Why does love change so quickly from passion to indifference?
Why are some people die-hard liberals and others hardcore
conservatives? Why are we always hopeful for solutions even
in the darkest times—and so good at figuring them out? The answer
is found in a single chemical in your brain: dopamine. Dopamine
ensured the survival of early man. Thousands of years later, it is
the source of our most basic behaviors and cultural ideas—and
progress itself. Dopamine is the chemical of desire that
always asks for more—more stuff, more stimulation, and more
surprises. In pursuit of these things, it is undeterred by emotion,
fear, or morality. Dopamine is the source of our every urge, that
little bit of biology that makes an ambitious business professional
sacrifice everything in pursuit of success, or that drives a
satisfied spouse to risk it all for the thrill of someone new.
Simply put, it is why we seek and succeed; it is why we discover
and prosper. Yet, at the same time, it''s why we gamble and
squander. From dopamine''s point of view, it''s not the
having that matters.
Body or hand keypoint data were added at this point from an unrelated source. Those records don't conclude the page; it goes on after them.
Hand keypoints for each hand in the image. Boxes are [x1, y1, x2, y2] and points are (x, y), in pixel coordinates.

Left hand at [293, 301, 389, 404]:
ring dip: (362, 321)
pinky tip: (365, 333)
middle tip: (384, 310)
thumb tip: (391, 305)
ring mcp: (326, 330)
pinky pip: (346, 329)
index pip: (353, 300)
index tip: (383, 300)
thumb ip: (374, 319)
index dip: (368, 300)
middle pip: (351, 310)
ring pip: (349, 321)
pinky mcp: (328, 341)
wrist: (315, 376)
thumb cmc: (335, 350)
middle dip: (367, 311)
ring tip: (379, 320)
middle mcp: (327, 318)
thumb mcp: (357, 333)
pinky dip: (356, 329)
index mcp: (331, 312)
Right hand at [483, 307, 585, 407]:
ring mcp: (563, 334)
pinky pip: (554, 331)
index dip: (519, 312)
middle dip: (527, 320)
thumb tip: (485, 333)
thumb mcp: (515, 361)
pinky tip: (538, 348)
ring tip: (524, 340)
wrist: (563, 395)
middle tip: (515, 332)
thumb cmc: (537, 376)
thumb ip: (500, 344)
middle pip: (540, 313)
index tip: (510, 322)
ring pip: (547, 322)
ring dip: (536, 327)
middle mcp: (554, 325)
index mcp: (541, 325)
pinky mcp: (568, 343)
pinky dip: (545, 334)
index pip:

It''s getting something—anything—that''s new.
From this understanding—the difference between possessing something
versus anticipating it—we can understand in a revolutionary new way
why we behave as we do in love, business, addiction, politics,
religion—and we can even predict those behaviors in ourselves and
others. In The Molecule of More: How a Single Chemical in
Your Brain Drives Love, Sex, and Creativity—and will Determine the
Fate of the Human Race, George Washington University professor and
psychiatrist Daniel Z. Lieberman, MD, and Georgetown University
lecturer Michael E. Long present a potentially life-changing
proposal: Much of human life has an unconsidered component that
explains an array of behaviors previously thought to be unrelated,
including why winners cheat, why geniuses often suffer with mental
illness, why nearly all diets fail, and why the brains of liberals
and conservatives really are different.